Hospitality, protection and refuge in early English law
Dr Tom Lambert (Exeter College, University of Oxford)
Public Seminar Series
Wednesday, 25 February 2015, 5pm to 6.30pm
Seminar Room 1, Oxford Department of International Development, 3 Mansfield Road, OX1 3TB
Hosted by Refugee Studies Centre
The relationship between host and guest is a prominent feature of early medieval law. Hosts are expected to protect their guests: harming someone else’s guest, or even behaving in a way likely to provoke violence, is a serious insult for which financial compensation is required. This idea that homes are protected spaces underlies their use as refuges by people in fear of violence, and seems to have had a strong influence on the way sanctuary in churches was understood. This seminar places Anglo-Saxon (c.600-1100) legal treatments of refuge in the context of a broader web of ideas, looking at the problems that hospitality could raise by giving potentially threatening outsiders protection without simultaneously integrating them into local legal networks, and the various ways we find laws trying to address these problems without denying people’s right to protect their guests in principle. It concludes by surveying the erosion of this right in most contexts apart from churches in the twelfth century, as well as its survival in the form of ecclesiastical sanctuary rights throughout the later Middle Ages.
about the speaker
Dr Lambert is a historian of early and high medieval England with broad-ranging interests in social, cultural, economic and political developments between the seventh and thirteenth centuries.

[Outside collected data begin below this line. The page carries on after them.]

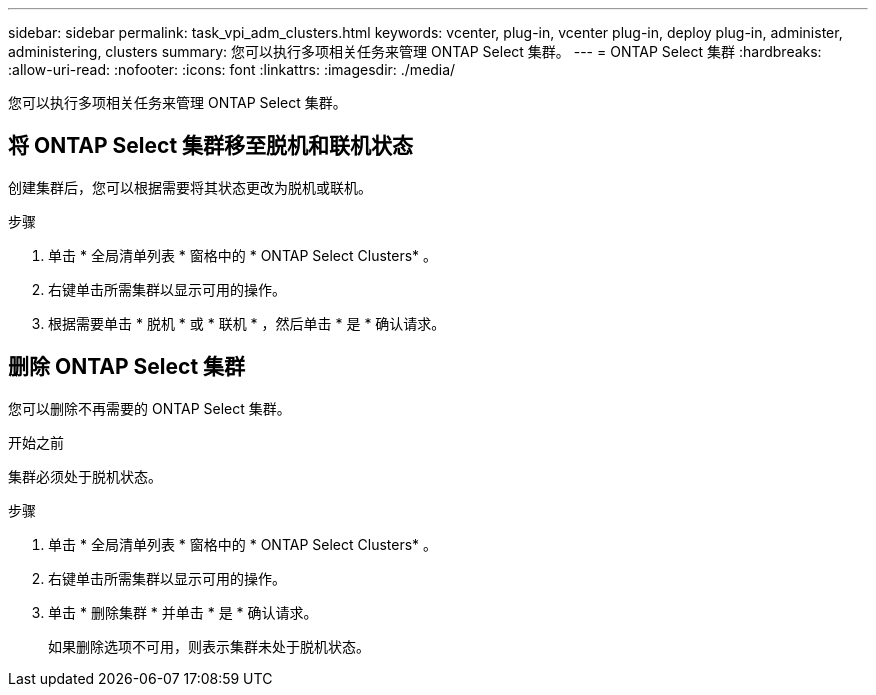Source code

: ---
sidebar: sidebar 
permalink: task_vpi_adm_clusters.html 
keywords: vcenter, plug-in, vcenter plug-in, deploy plug-in, administer, administering, clusters 
summary: 您可以执行多项相关任务来管理 ONTAP Select 集群。 
---
= ONTAP Select 集群
:hardbreaks:
:allow-uri-read: 
:nofooter: 
:icons: font
:linkattrs: 
:imagesdir: ./media/


[role="lead"]
您可以执行多项相关任务来管理 ONTAP Select 集群。



== 将 ONTAP Select 集群移至脱机和联机状态

创建集群后，您可以根据需要将其状态更改为脱机或联机。

.步骤
. 单击 * 全局清单列表 * 窗格中的 * ONTAP Select Clusters* 。
. 右键单击所需集群以显示可用的操作。
. 根据需要单击 * 脱机 * 或 * 联机 * ，然后单击 * 是 * 确认请求。




== 删除 ONTAP Select 集群

您可以删除不再需要的 ONTAP Select 集群。

.开始之前
集群必须处于脱机状态。

.步骤
. 单击 * 全局清单列表 * 窗格中的 * ONTAP Select Clusters* 。
. 右键单击所需集群以显示可用的操作。
. 单击 * 删除集群 * 并单击 * 是 * 确认请求。
+
如果删除选项不可用，则表示集群未处于脱机状态。


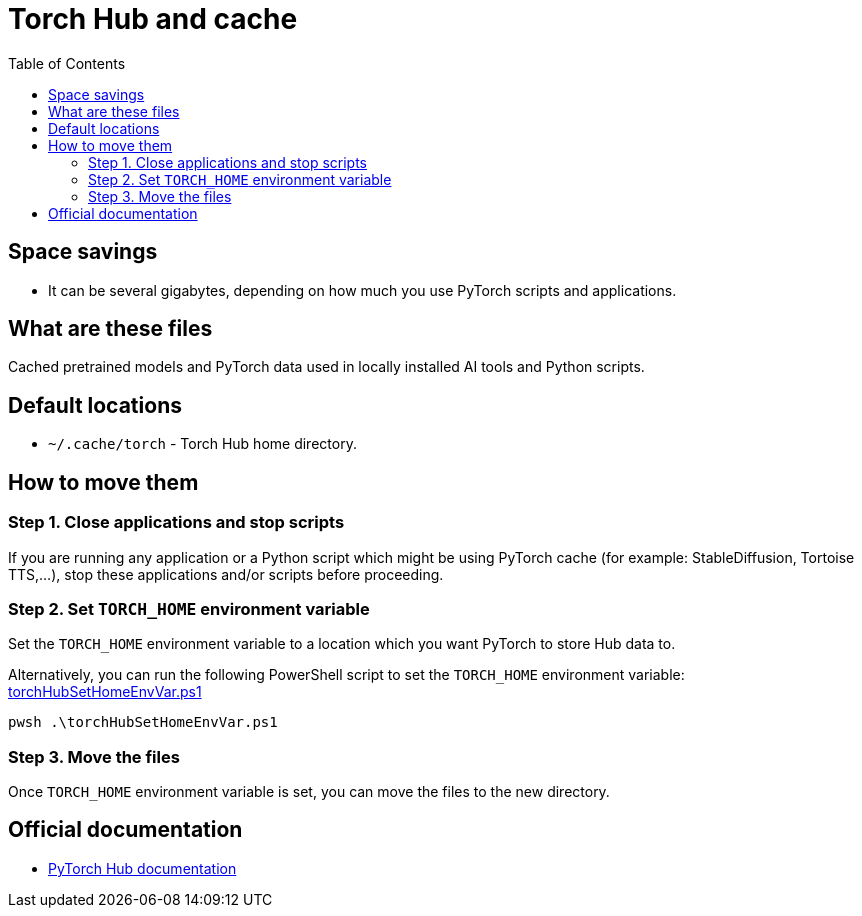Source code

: = Torch Hub and cache
:toc:
:toclevels: 5

== Space savings

* It can be several gigabytes, depending on how much you use PyTorch scripts and applications.

== What are these files

Cached pretrained models and PyTorch data used in locally installed AI tools and Python scripts.

== Default locations

* `~/.cache/torch` - Torch Hub home directory.

== How to move them

=== Step 1. Close applications and stop scripts

If you are running any application or a Python script which might be using PyTorch cache (for example:
StableDiffusion, Tortoise TTS,...), stop these applications and/or scripts before proceeding.

=== Step 2. Set `TORCH_HOME` environment variable

Set the `TORCH_HOME` environment variable to a location which you want PyTorch to store Hub data to.

Alternatively, you can run the following PowerShell script to set the `TORCH_HOME` environment variable:
link:powershell/torchHubSetHomeEnvVar.ps1[torchHubSetHomeEnvVar.ps1]

[source,shell]
----
pwsh .\torchHubSetHomeEnvVar.ps1
----

=== Step 3. Move the files

Once `TORCH_HOME` environment variable is set, you can move the files to the new directory.

== Official documentation

* https://pytorch.org/docs/stable/hub.html#where-are-my-downloaded-models-saved[PyTorch Hub documentation]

His research is on legal themes; in particular, it focuses on the issue of how and why kings asserted their right to punish wrongdoing in a society that also regarded vengeance and compensation in feud as legitimate legal practice. His main interest is on what would be termed 'crime and punishment' in later periods. What makes the subject fascinating, in his view, is that this way of thinking about law and order fits with early medieval ideas about wrongdoing imperfectly. 'Crime and punishment' was clearly part of Anglo-Saxon legal culture, but so too was violent vengeance in feud: the challenge is understanding how these seemingly very different approaches to wrongdoing could coexist as part of a coherent legal system. He is currently working on a book – provisionally entitled Law and Order in Anglo-Saxon England – that looks at this issue in detail.
Dr Lambert completed his undergraduate degree in history at the University of Durham and stayed there for both a Masters in Medieval History and a PhD, which he finished in 2009. He then held a one-year fellowship at the Institute of Historical Research in London before coming to teach in Oxford in October 2010 as a lecturer at Balliol College. He moved to Exeter College in September 2012 to take up the Bennett Boskey Career Development Fellowship in History, a position that balances the research element of a junior research fellowship with the tutorial responsibilities of a college lecturer.